The new study on value-added teacher evaluations and its limitations

One of the most interesting debates surrounding the Education Reform Movement has been about teacher evaluations. Education reformers operate off the assumption that bad teachers and bad schools are to blame for the achievement gap between poor and rich children, making teacher evaluations an important component of their reform program. Problematically for reformers, the value-added method of evaluation that they champion has not held up well to researcher scrutiny.

The value-added method — which tracks student test score improvement instead of test score levels — has been shown in some studies to cause erratic teacher evaluation results. Despite what reformers predicted, teachers being evaluated under this method have dramatically differently scores from year to year, calling into question its reliability as an indicator of teacher performance.

A massive new study weighs in on value-added methods, this time positively. The study found that superior teachers are identifiable through value-added evaluation, and that student differences cannot account for their different scores under different teachers. Given the size of this study, the findings give hope to the proponents of value-added methods of evaluation who so far have had a difficult time making their case. Those who think the evaluation methods are not useful have many other studies and data sets to rely on to make the opposing case as well. Although the study adds to the teacher evaluation debate, it has some limitations worth noting.

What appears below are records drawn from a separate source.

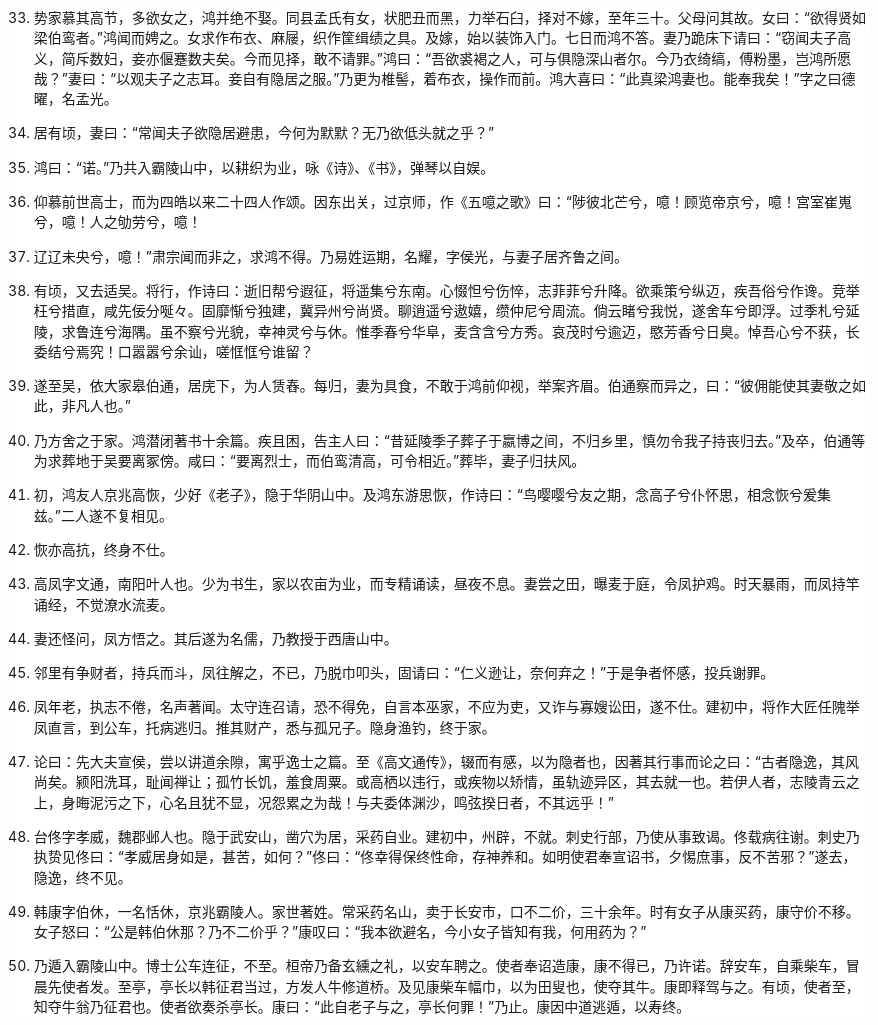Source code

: 33. <span id="卷八十三_逸民列传第七十三-33"></span>
势家慕其高节，多欲女之，鸿并绝不娶。同县孟氏有女，状肥丑而黑，力举石臼，择对不嫁，至年三十。父母问其故。女曰：“欲得贤如梁伯鸾者。”鸿闻而娉之。女求作布衣、麻屦，织作筐缉绩之具。及嫁，始以装饰入门。七日而鸿不答。妻乃跪床下请曰：“窃闻夫子高义，简斥数妇，妾亦偃蹇数夫矣。今而见择，敢不请罪。”鸿曰：“吾欲裘褐之人，可与俱隐深山者尔。今乃衣绮缟，傅粉墨，岂鸿所愿哉？”妻曰：“以观夫子之志耳。妾自有隐居之服。”乃更为椎髻，着布衣，操作而前。鸿大喜曰：“此真梁鸿妻也。能奉我矣！”字之曰德曜，名孟光。

34. <span id="卷八十三_逸民列传第七十三-34"></span>
居有顷，妻曰：“常闻夫子欲隐居避患，今何为默默？无乃欲低头就之乎？”

35. <span id="卷八十三_逸民列传第七十三-35"></span>
鸿曰：“诺。”乃共入霸陵山中，以耕织为业，咏《诗》、《书》，弹琴以自娱。

36. <span id="卷八十三_逸民列传第七十三-36"></span>
仰慕前世高士，而为四皓以来二十四人作颂。因东出关，过京师，作《五噫之歌》曰：“陟彼北芒兮，噫！顾览帝京兮，噫！宫室崔嵬兮，噫！人之劬劳兮，噫！

37. <span id="卷八十三_逸民列传第七十三-37"></span>
辽辽未央兮，噫！”肃宗闻而非之，求鸿不得。乃易姓运期，名耀，字侯光，与妻子居齐鲁之间。

38. <span id="卷八十三_逸民列传第七十三-38"></span>
有顷，又去适吴。将行，作诗曰：逝旧帮兮遐征，将遥集兮东南。心惙怛兮伤悴，志菲菲兮升降。欲乘策兮纵迈，疾吾俗兮作谗。竞举枉兮措直，咸先佞分唌々。固靡惭兮独建，冀异州兮尚贤。聊逍遥兮遨嬉，缵仲尼兮周流。倘云睹兮我悦，遂舍车兮即浮。过季札兮延陵，求鲁连兮海隅。虽不察兮光貌，幸神灵兮与休。惟季春兮华阜，麦含含兮方秀。哀茂时兮逾迈，愍芳香兮日臭。悼吾心兮不获，长委结兮焉究！口嚣嚣兮余讪，嗟恇恇兮谁留？

39. <span id="卷八十三_逸民列传第七十三-39"></span>
遂至吴，依大家皋伯通，居庑下，为人赁舂。每归，妻为具食，不敢于鸿前仰视，举案齐眉。伯通察而异之，曰：“彼佣能使其妻敬之如此，非凡人也。”

40. <span id="卷八十三_逸民列传第七十三-40"></span>
乃方舍之于家。鸿潜闭著书十余篇。疾且困，告主人曰：“昔延陵季子葬子于嬴博之间，不归乡里，慎勿令我子持丧归去。”及卒，伯通等为求葬地于吴要离冢傍。咸曰：“要离烈士，而伯鸾清高，可令相近。”葬毕，妻子归扶风。

41. <span id="卷八十三_逸民列传第七十三-41"></span>
初，鸿友人京兆高恢，少好《老子》，隐于华阴山中。及鸿东游思恢，作诗曰：“鸟嘤嘤兮友之期，念高子兮仆怀思，相念恢兮爰集兹。”二人遂不复相见。

42. <span id="卷八十三_逸民列传第七十三-42"></span>
恢亦高抗，终身不仕。

43. <span id="卷八十三_逸民列传第七十三-43"></span>
高凤字文通，南阳叶人也。少为书生，家以农亩为业，而专精诵读，昼夜不息。妻尝之田，曝麦于庭，令凤护鸡。时天暴雨，而凤持竿诵经，不觉潦水流麦。

44. <span id="卷八十三_逸民列传第七十三-44"></span>
妻还怪问，凤方悟之。其后遂为名儒，乃教授于西唐山中。

45. <span id="卷八十三_逸民列传第七十三-45"></span>
邻里有争财者，持兵而斗，凤往解之，不已，乃脱巾叩头，固请曰：“仁义逊让，奈何弃之！”于是争者怀感，投兵谢罪。

46. <span id="卷八十三_逸民列传第七十三-46"></span>
凤年老，执志不倦，名声著闻。太守连召请，恐不得免，自言本巫家，不应为吏，又诈与寡嫂讼田，遂不仕。建初中，将作大匠任隗举凤直言，到公车，托病逃归。推其财产，悉与孤兄子。隐身渔钓，终于家。

47. <span id="卷八十三_逸民列传第七十三-47"></span>
论曰：先大夫宣侯，尝以讲道余隙，寓乎逸士之篇。至《高文通传》，辍而有感，以为隐者也，因著其行事而论之曰：“古者隐逸，其风尚矣。颍阳洗耳，耻闻禅让；孤竹长饥，羞食周粟。或高栖以违行，或疾物以矫情，虽轨迹异区，其去就一也。若伊人者，志陵青云之上，身晦泥污之下，心名且犹不显，况怨累之为哉！与夫委体渊沙，鸣弦揆日者，不其远乎！”

48. <span id="卷八十三_逸民列传第七十三-48"></span>
台佟字孝威，魏郡邺人也。隐于武安山，凿穴为居，采药自业。建初中，州辟，不就。刺史行部，乃使从事致谒。佟载病往谢。刺史乃执贽见佟曰：“孝威居身如是，甚苦，如何？”佟曰：“佟幸得保终性命，存神养和。如明使君奉宣诏书，夕惕庶事，反不苦邪？”遂去，隐逸，终不见。

49. <span id="卷八十三_逸民列传第七十三-49"></span>
韩康字伯休，一名恬休，京兆霸陵人。家世著姓。常采药名山，卖于长安市，口不二价，三十余年。时有女子从康买药，康守价不移。女子怒曰：“公是韩伯休那？乃不二价乎？”康叹曰：“我本欲避名，今小女子皆知有我，何用药为？”

50. <span id="卷八十三_逸民列传第七十三-50"></span>
乃遁入霸陵山中。博士公车连征，不至。桓帝乃备玄纁之礼，以安车聘之。使者奉诏造康，康不得已，乃许诺。辞安车，自乘柴车，冒晨先使者发。至亭，亭长以韩征君当过，方发人牛修道桥。及见康柴车幅巾，以为田叟也，使夺其牛。康即释驾与之。有顷，使者至，知夺牛翁乃征君也。使者欲奏杀亭长。康曰：“此自老子与之，亭长何罪！”乃止。康因中道逃遁，以寿终。
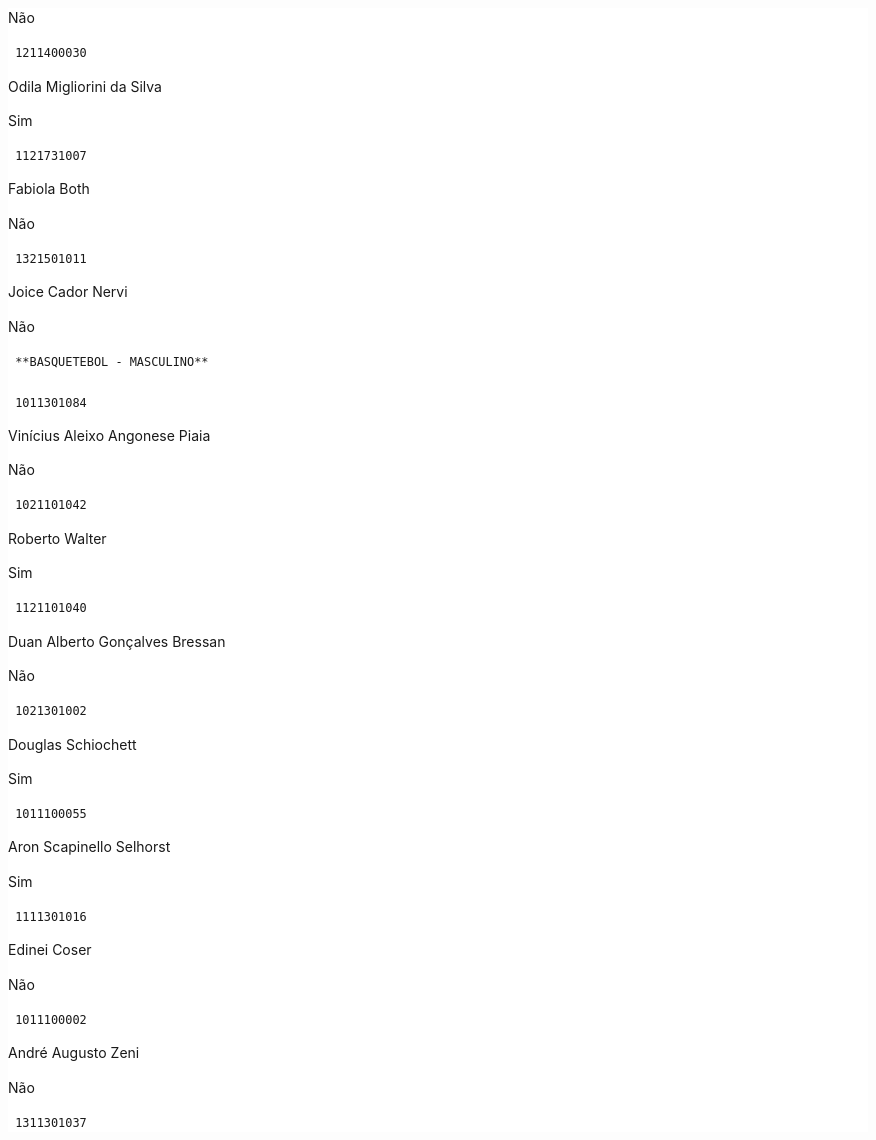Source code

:    Não

     1211400030

   Odila Migliorini da Silva

   Sim

     1121731007

   Fabiola Both

   Não

     1321501011

   Joice Cador Nervi

   Não

     **BASQUETEBOL - MASCULINO**

     1011301084

   Vinícius Aleixo Angonese Piaia

   Não

     1021101042

   Roberto Walter

   Sim

     1121101040

   Duan Alberto Gonçalves Bressan

   Não

     1021301002

   Douglas Schiochett

   Sim

     1011100055

   Aron Scapinello Selhorst

   Sim

     1111301016

   Edinei Coser

   Não

     1011100002

   André Augusto Zeni

   Não

     1311301037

First, the study does not — nor does it intend to — weigh in on the question of whether testing-focused teacher evaluations are a good idea to begin with. Whether the evaluation methods actually track teacher performance is a separate question from whether we should bother to use them. Opponents of testing-focused teacher evaluations object to things other than its alleged lack of accuracy. High-stakes testing encourages cheating; the administration of tests takes time away from instruction; and, standardized testing encourages teaching to a narrow test, which might constrain the scope of what is taught. Additionally, the highest scoring country in the world on international comparisons — Finland — has no standardized testing at all, and does not use student testing for teacher evaluation. Finland also does almost everything in the exact opposite direction of the Education Reform Movement in the United States, which makes it a particularly interesting case to study.

The second limitation concerns the ability of good teachers to actually close the achievement gap. Remember, the chief aim of the Education Reform Movement is to close the gap between rich and poor students. The only way to prove that this is possible through weeding out bad teachers is to show that rich and poor students taught by teachers of the same quality would have identical achievement results. Showing that students from identical socio-economic backgrounds perform differently under different teachers is not enough to actually show that education reform can achieve its end goal.

This might seem like a tedious point, but it is an important one. The big battle about education reform has been about the actual causes of the achievement gap. Is it problems with schools and teachers or problems with non-school factors associated with poverty and inequality? The answer is probably that both factor in to some extent, but the relative weight of each of them matters if we want to construct an actual solution. This study does not provide us any insight on that front. It merely informs us that different teachers can have different affects on students without shedding light on how much those affects actually close the gap between rich and poor students. To be clear, none of this is to criticize the study. It is very useful and interesting, but only within its intentionally narrow scope.